The Magic Wand occupies a special place in the history of both female sexuality and consumer electronics, but it's neither the first device of its kind to be marketed as a personal massager, nor the first produced by a leader in the electronics industry. GE sold its own, as did Panasonic and Oster (best known for its blenders). According to Rachel P. Maines' The Technology of Orgasm, the first electronic vibrator appeared in 1878, predating radio, television and a slew of other groundbreaking technologies. Maines describes a device, powered by a massive battery, invented by an English physician named Joseph Mortimer Granville and manufactured by Weiss, a medical instrument manufacturer.

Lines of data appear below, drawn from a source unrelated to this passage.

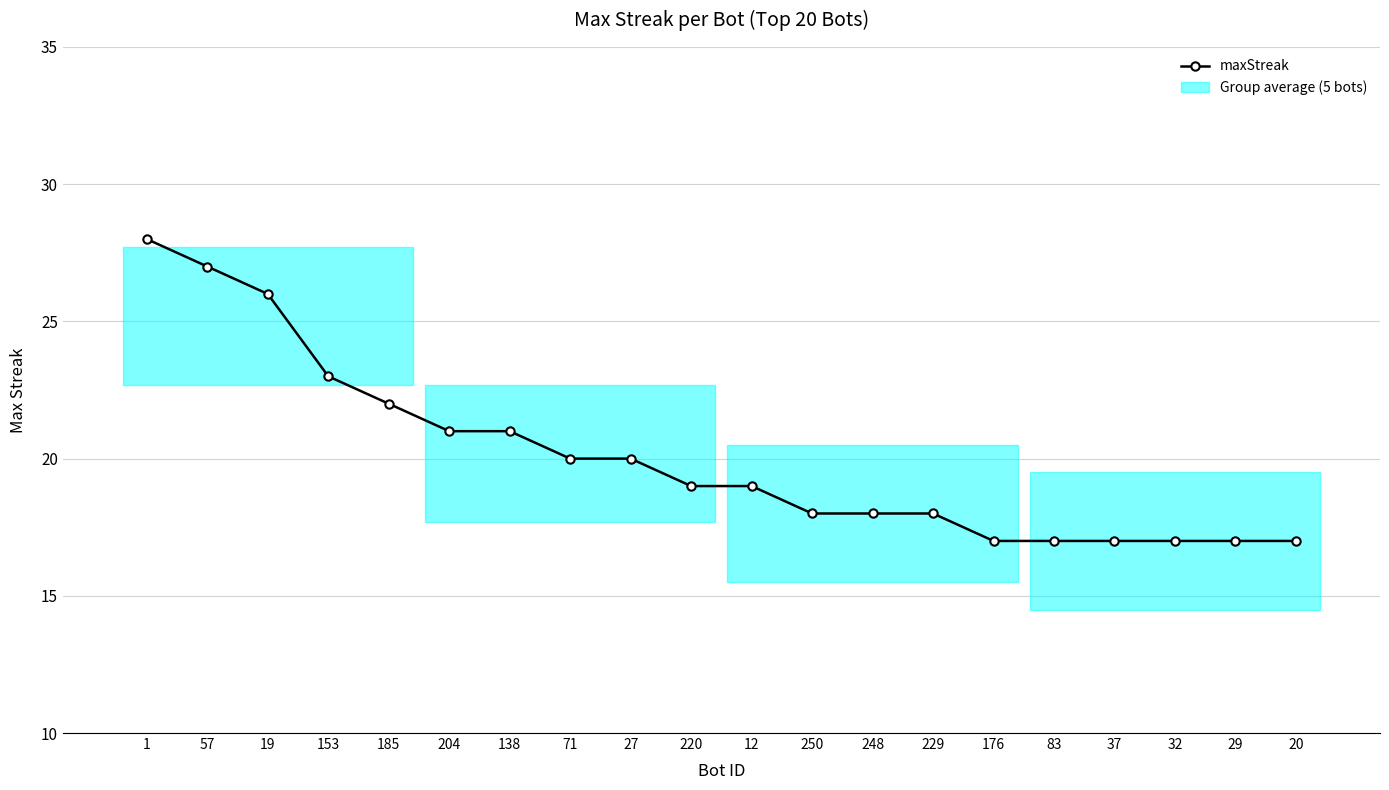

The value at 204 is 21. True or false?

True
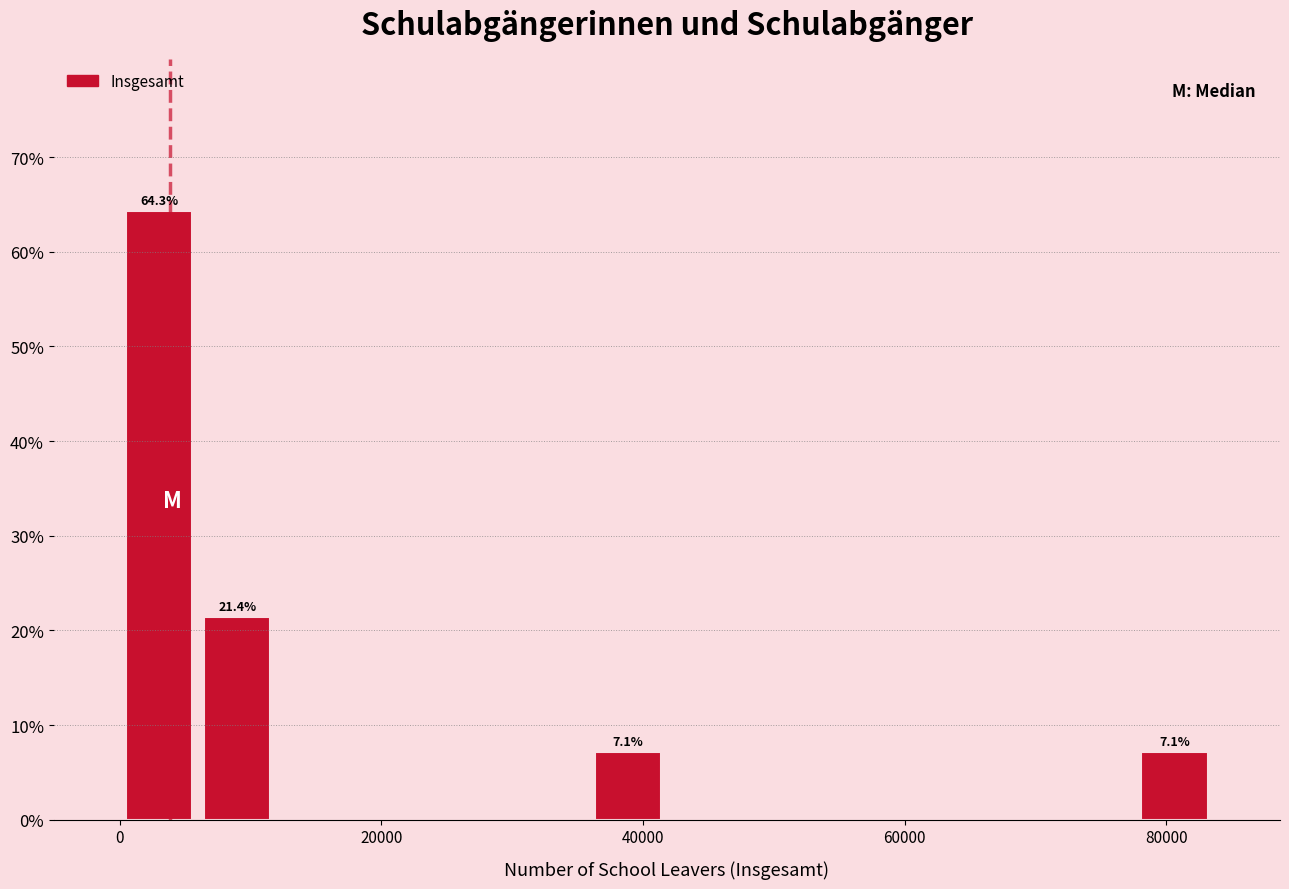

Read against the x-axis, roughly where is the centre of the tallest bar?

4000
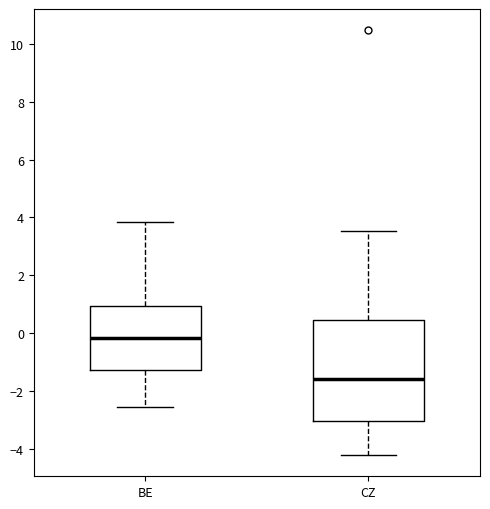

Reading left to right, read every box against the y-axis: the position of its median line, the range the box covers, and the ends of its whiskers. The values are not printed on the chart, so give them approximately, as read against the axis.

BE: median -0.2, box -1.2 to 1.0, whiskers -2.6 to 3.8
CZ: median -1.6, box -3.0 to 0.4, whiskers -4.2 to 3.6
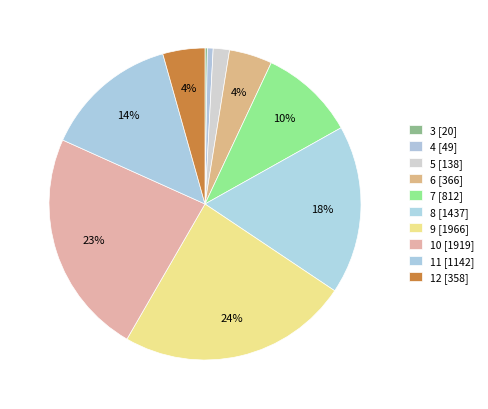

Which slice is the largest?

9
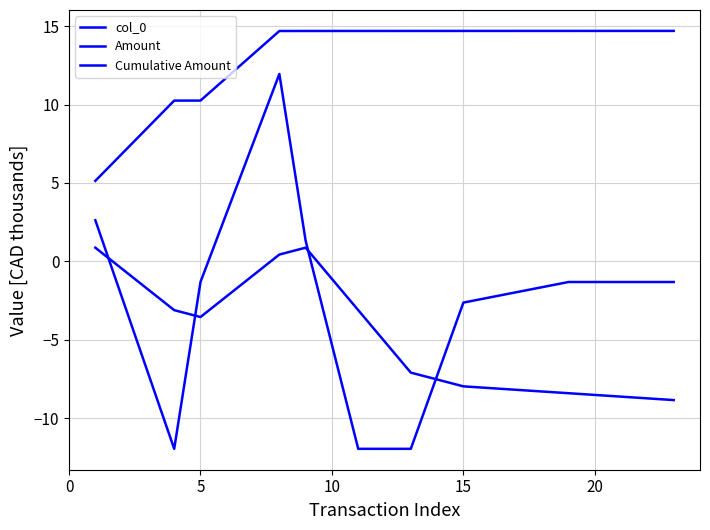

List the series in order of their peak value, lowest first.

Cumulative Amount, Amount, col_0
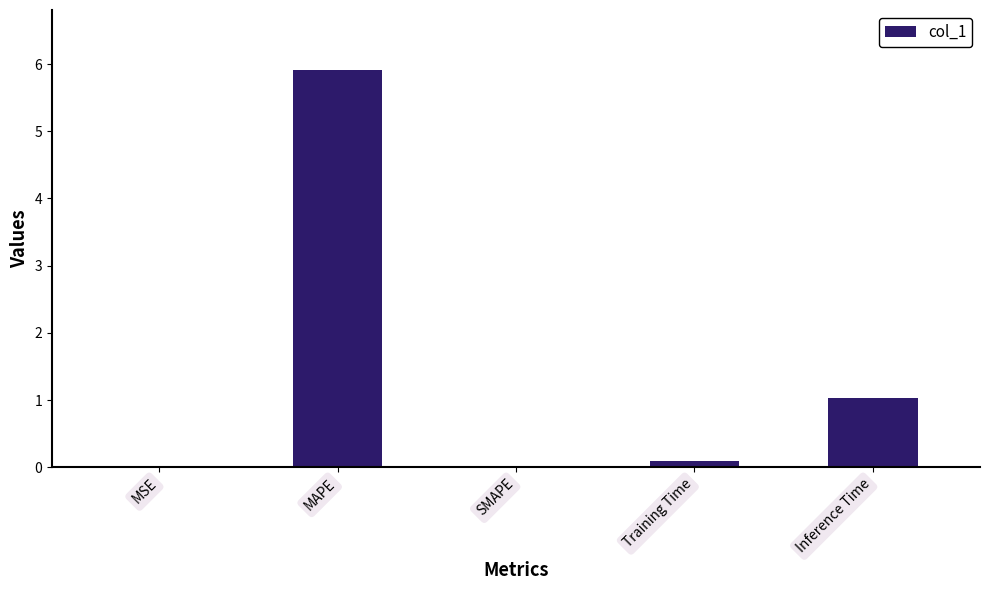

Between MAPE and SMAPE, which is larger?

MAPE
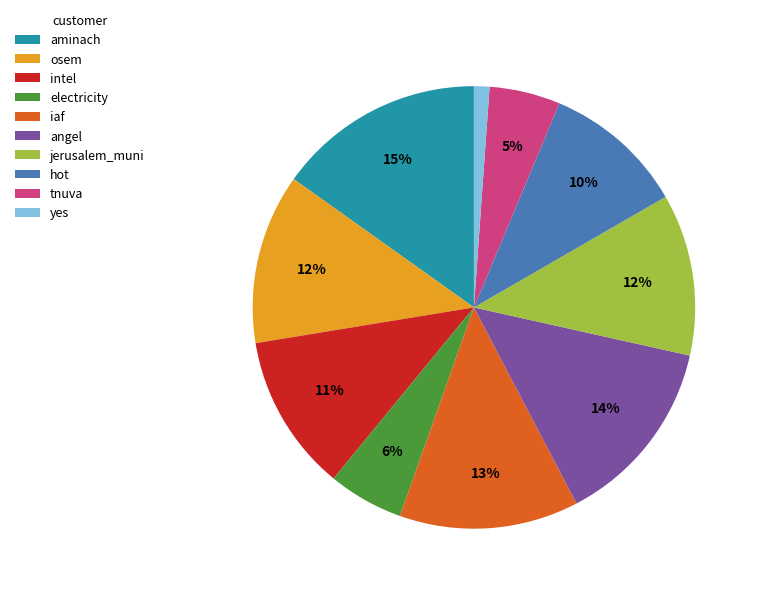

To the nearest percent, what is the combined percentage of aminach and electricity?

21%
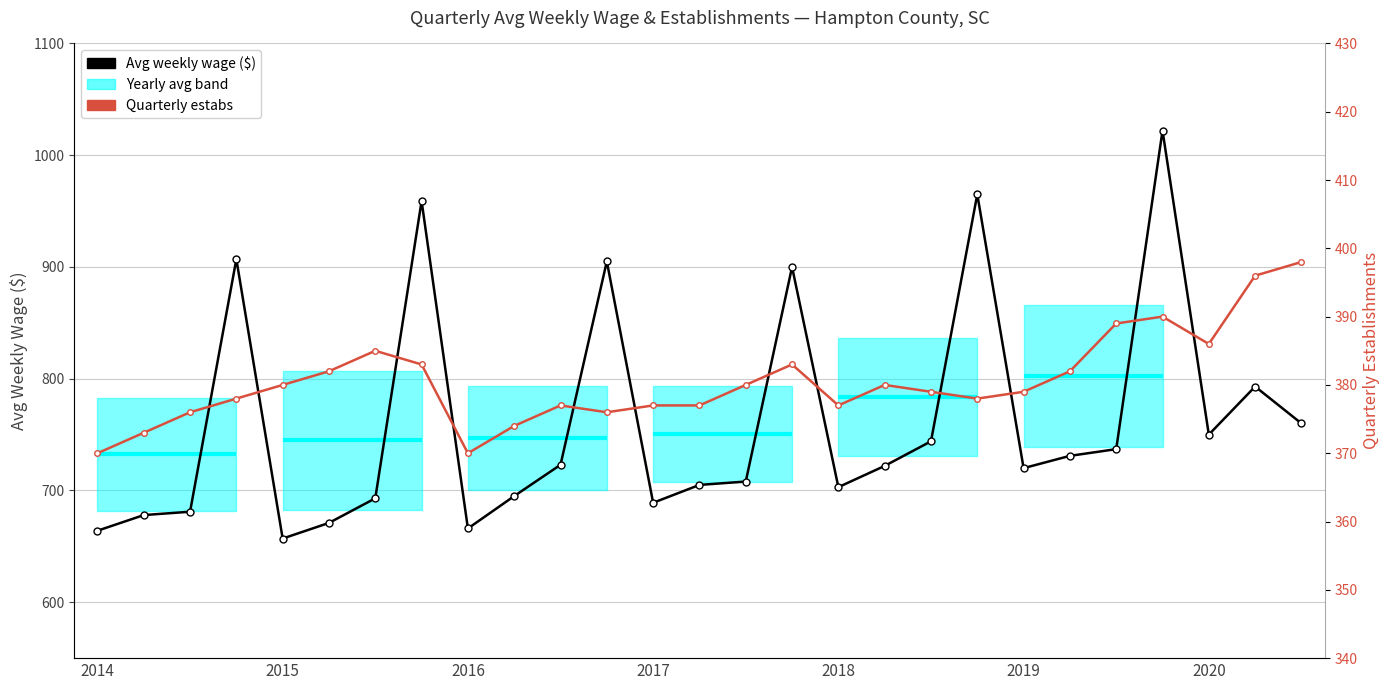

How many lines are shown in the chart?

2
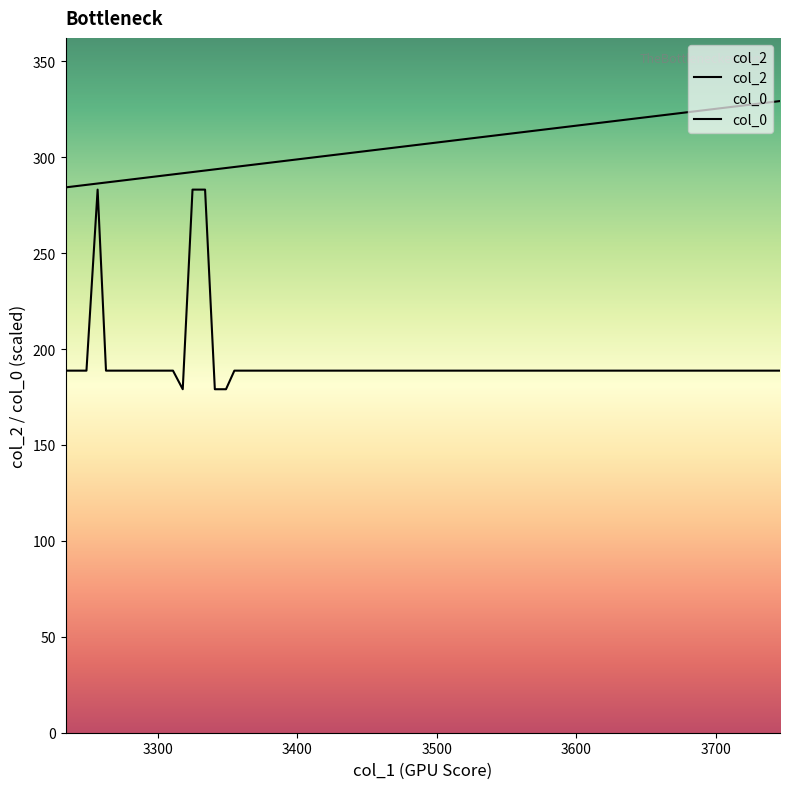

At how many categories does at least one series exceed 191?

20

Weiss' motorized merrymaker was first used to treat hysteria, an antiquated medical condition thought to be cured through female orgasm. As Maines points out, by the early 1900s, there were dozens of models on the market, and their uses had expanded to include treatment for everything from arthritis and constipation to sore muscles.

The Rabbit Habit, another popular vibrator distributed by Vibratex



Since Mortimer Granville invented the first electric vibrator, they've successfully penetrated the mainstream with appearances in major motion pictures, popular TV shows and fashion magazines. Even Oprah Winfrey's not afraid to speak her mind on the subject. (Apparently the big O prefers something the size of a "perfume sprayer" to outsized back massagers like the Magic Wand.) Attitudes toward sex and sex toys have changed drastically, but no other vibrator has captured the mainstream imagination like the Magic Wand, save for maybe the multi-pronged Rabbit, which had its own turn in the spotlight on an episode of Sex and the City.

With the help of mainstream media, serious discussions about masturbation have moved from the confines of women's sexuality workshops to the national level. In 1994, then-Surgeon General Joycelyn Elders, already a controversial figure, was forced to resign after suggesting that schoolchildren be taught about masturbation to curb the spread of AIDS. We've come a long way since Elders' ouster; archaic laws restricting the sale of sex toys have slowly dropped from the books and public figures like Oprah have legitimized the subject in mainstream media, but masturbation and its accoutrement are still taboo. In fact, information about the Magic Wand is hard to come by outside of personal anecdotes and the device's official site. MagicWandOriginal.com contains a list of specs, user reviews and a vague history of the device, but zero mention of its origins.

It's commonly referred to as the Cadillac of vibrators and has been a best-seller at progressive sex shop Good Vibrations since it opened in 1977.


It appears that silence is no mistake. We reached out to Hitachi multiple times while researching this story and received no answer. In fact, according to Eddie Romero, director of operations for Vibratex, the primary US importer of the device, Hitachi was ready to pull the plug entirely before last summer's redesign. As he puts it, Hitachi is a "very traditional" Japanese company and didn't want its name attached to what is essentially the most recognizable sex toy on Earth. Vibratex, not ready to lose its biggest moneymaker (it's sold 250,000 units since last summer), convinced Hitachi to continue producing it as the Original Magic Wand.

"Evidently, Mr. Hitachi Sr. didn't like the idea that his massage machine was giving millions of women orgasms," Dodson said. "Tough shit! It remains my favorite vibrator to this day."

*At least according to the Magic Wand's official site. According to Betty Dodson, the massager can be used for up to an hour without overheating, while its predecessors "had to be held with a pot holder past 10 minutes."